In September of 1620, led by William Bradford and William Brewster, they set sail on the Mayflower, headed toward Virginia. However, two months later they found themselves at Cape Cod. On November 21, before setting foot on dry land, the leaders of the colony drew up the now famous Mayflower Compact, America's first great constitutional document. Its purpose was to create, in God's presence, a covenant among themselves and "frame such just and equal laws, ordinances, acts, constitutions and offices... as shall be thought most meet and convenient for the general good of the colony."

They then discovered a hospitable harbor, which they called Plymouth, and decided to stay. Forty-four settlers died that first winter in the New England wilderness. However, by March 1621 they had built a settlement and chosen William Bradford (1590-1657) to be their Governor.

Ten years later began the mass migration of Puritans from England to Massachusetts seeking the freedom to practice their Calvinist religion and build a Commonwealth based on the Bible. Their charter permitted them to govern themselves, to elect their own governor and legislators. They organized their town churches on the Congregational form as outlined by Calvin in his Institutes. The church was to maintain its ecclesiastical independence from the civil authority and exert a brotherly discipline over its members. Its membership elected its ministers and other officers, and no church dominated any other church. It was this democratic church governance that formed the basis of America's free society.

To the Puritans, the education of children was uppermost in their minds. If a Christian civilization was to flourish in the wilderness, institutions would have to be created to make that happen. Thus it was that in 1636, the Massachusetts legislature, known as the General Court, began laying the groundwork for the colony's education system. Four hundred pounds were appropriated toward the establishment of what was to become Harvard College.

Considering that there were less than 5,000 persons in the entire colony at the time and that the grant was larger than all of the taxes levied on the colony in a single year, it indicated how important education was considered in the infant Bible commonwealth.

Calvin had stressed the importance of an intelligent, learned clergy, knowledgeable in Hebrew, Latin, and Greek, familiar with the writings of the Church Fathers, the Reformers, and the Holy Scripture. He had also stressed the secular and economic benefits of education.

Thus, in 1642, the General Court enacted its first law concerning the education of the colony's children.
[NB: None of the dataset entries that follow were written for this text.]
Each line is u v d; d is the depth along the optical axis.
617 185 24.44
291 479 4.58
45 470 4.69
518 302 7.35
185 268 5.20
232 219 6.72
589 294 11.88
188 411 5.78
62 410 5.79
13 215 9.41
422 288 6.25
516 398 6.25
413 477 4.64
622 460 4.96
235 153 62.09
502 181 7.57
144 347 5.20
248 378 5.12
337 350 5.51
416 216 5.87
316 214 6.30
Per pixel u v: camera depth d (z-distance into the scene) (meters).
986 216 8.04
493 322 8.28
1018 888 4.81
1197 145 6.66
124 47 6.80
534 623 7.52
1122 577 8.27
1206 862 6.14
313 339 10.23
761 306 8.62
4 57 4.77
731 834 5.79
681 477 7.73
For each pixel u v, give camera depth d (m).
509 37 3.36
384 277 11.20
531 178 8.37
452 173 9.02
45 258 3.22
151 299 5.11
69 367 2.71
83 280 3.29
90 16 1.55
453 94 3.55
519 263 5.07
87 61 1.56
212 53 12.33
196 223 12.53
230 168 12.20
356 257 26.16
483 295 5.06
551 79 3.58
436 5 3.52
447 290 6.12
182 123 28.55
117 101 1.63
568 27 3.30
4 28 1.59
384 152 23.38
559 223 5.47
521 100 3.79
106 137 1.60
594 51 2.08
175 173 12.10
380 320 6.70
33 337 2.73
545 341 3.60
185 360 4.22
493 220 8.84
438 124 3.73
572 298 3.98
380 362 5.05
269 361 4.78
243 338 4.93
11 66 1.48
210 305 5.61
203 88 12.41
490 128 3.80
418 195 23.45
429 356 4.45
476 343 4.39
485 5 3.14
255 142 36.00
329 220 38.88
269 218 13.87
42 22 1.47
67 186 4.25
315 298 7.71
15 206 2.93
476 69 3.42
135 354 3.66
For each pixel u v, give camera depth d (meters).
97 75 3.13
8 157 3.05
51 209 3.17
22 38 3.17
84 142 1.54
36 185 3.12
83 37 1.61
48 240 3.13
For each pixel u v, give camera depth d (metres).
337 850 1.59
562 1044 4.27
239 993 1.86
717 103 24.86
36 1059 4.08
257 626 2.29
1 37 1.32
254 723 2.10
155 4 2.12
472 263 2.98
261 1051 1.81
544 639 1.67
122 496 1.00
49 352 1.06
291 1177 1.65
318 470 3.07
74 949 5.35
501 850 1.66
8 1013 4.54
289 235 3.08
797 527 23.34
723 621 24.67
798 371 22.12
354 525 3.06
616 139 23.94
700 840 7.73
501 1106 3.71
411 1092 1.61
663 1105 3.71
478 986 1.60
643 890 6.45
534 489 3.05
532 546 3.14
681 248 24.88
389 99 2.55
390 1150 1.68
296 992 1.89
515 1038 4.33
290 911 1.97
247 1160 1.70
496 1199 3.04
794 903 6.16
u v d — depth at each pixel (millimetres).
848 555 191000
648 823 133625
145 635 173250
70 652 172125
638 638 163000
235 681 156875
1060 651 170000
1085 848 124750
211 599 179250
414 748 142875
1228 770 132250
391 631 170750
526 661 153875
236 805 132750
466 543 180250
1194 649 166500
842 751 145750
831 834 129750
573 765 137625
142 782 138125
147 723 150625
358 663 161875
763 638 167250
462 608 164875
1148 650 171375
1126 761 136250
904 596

It ordered:

"That the selectmen of every town, in the several precincts and quarters where they dwell, shall have a vigilant eye over their brethren and neighbors, to see, first, that none of them shall suffer so much barbarism in any of their families, as not to endeavor to teach, by themselves or others, their children and apprentices as much learning as may enable them perfectly to read the English tongue, and knowledge of the capital laws, upon penalty of 20 shillings for each neglect therein; also, that all masters of families do, once a week, at least, catechize their children and servants in the grounds and principles of religion."

Five years later, the General Court enacted a more extensive school law, stating,

"It being one chief project of that old deluder, Satan, to keep man from the knowledge of the Scriptures... and to the end that learning may not be buried in the grave of our forefathers... It is therefore ordered... that every township within this jurisdiction, after the Lord hath increased them to the number of fifty householders, shall then forthwith appoint one within their town to teach all such children as shall resort to him, to write and read... And it is further ordered, that where any town shall increase to the number of one hundred families or householders, they shall set up a grammar school, the masters thereof being able to instruct youths so far as they may be fitted for the university."

Thus, in the short period of only 17 years, the Puritan colonists had already established the foundation of an education system from primary school to the university. Quite a beginning!